_Your task_: Copy out exactly each line from the line with "8. 调用下线或者服务端保活失效，发送下线消息到MQ，同时关闭连接。 MQ对应的做移除redis记录，用户状态变更等等。" through the last line of the material below.

-- Input for this task follows --

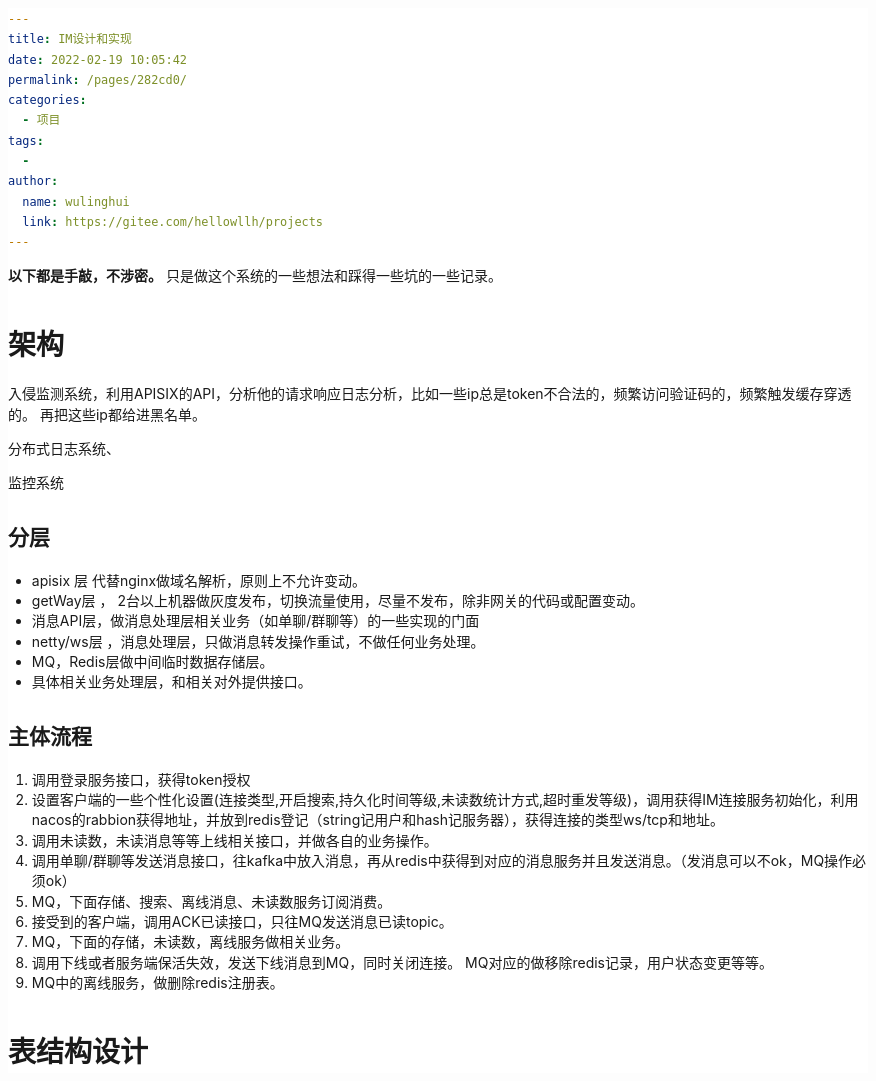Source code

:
 ```yaml
---
title: IM设计和实现
date: 2022-02-19 10:05:42
permalink: /pages/282cd0/
categories:
  - 项目
tags:
  - 
author: 
  name: wulinghui
  link: https://gitee.com/hellowllh/projects
---
```

**以下都是手敲，不涉密。** 只是做这个系统的一些想法和踩得一些坑的一些记录。

# 架构

入侵监测系统，利用APISIX的API，分析他的请求响应日志分析，比如一些ip总是token不合法的，频繁访问验证码的，频繁触发缓存穿透的。 再把这些ip都给进黑名单。

分布式日志系统、

监控系统

## 分层

- apisix 层 代替nginx做域名解析，原则上不允许变动。
- getWay层 ， 2台以上机器做灰度发布，切换流量使用，尽量不发布，除非网关的代码或配置变动。
- 消息API层，做消息处理层相关业务（如单聊/群聊等）的一些实现的门面
- netty/ws层 ，消息处理层，只做消息转发操作重试，不做任何业务处理。
- MQ，Redis层做中间临时数据存储层。
- 具体相关业务处理层，和相关对外提供接口。

## 主体流程

1. 调用登录服务接口，获得token授权
2. 设置客户端的一些个性化设置(连接类型,开启搜索,持久化时间等级,未读数统计方式,超时重发等级)，调用获得IM连接服务初始化，利用nacos的rabbion获得地址，并放到redis登记（string记用户和hash记服务器），获得连接的类型ws/tcp和地址。
3. 调用未读数，未读消息等等上线相关接口，并做各自的业务操作。
4. 调用单聊/群聊等发送消息接口，往kafka中放入消息，再从redis中获得到对应的消息服务并且发送消息。（发消息可以不ok，MQ操作必须ok）
5. MQ，下面存储、搜索、离线消息、未读数服务订阅消费。
6. 接受到的客户端，调用ACK已读接口，只往MQ发送消息已读topic。
7. MQ，下面的存储，未读数，离线服务做相关业务。
8. 调用下线或者服务端保活失效，发送下线消息到MQ，同时关闭连接。 MQ对应的做移除redis记录，用户状态变更等等。
9. MQ中的离线服务，做删除redis注册表。









# 表结构设计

-- Input for this task concluded --

_Exercise output_:
8. 调用下线或者服务端保活失效，发送下线消息到MQ，同时关闭连接。 MQ对应的做移除redis记录，用户状态变更等等。
9. MQ中的离线服务，做删除redis注册表。









# 表结构设计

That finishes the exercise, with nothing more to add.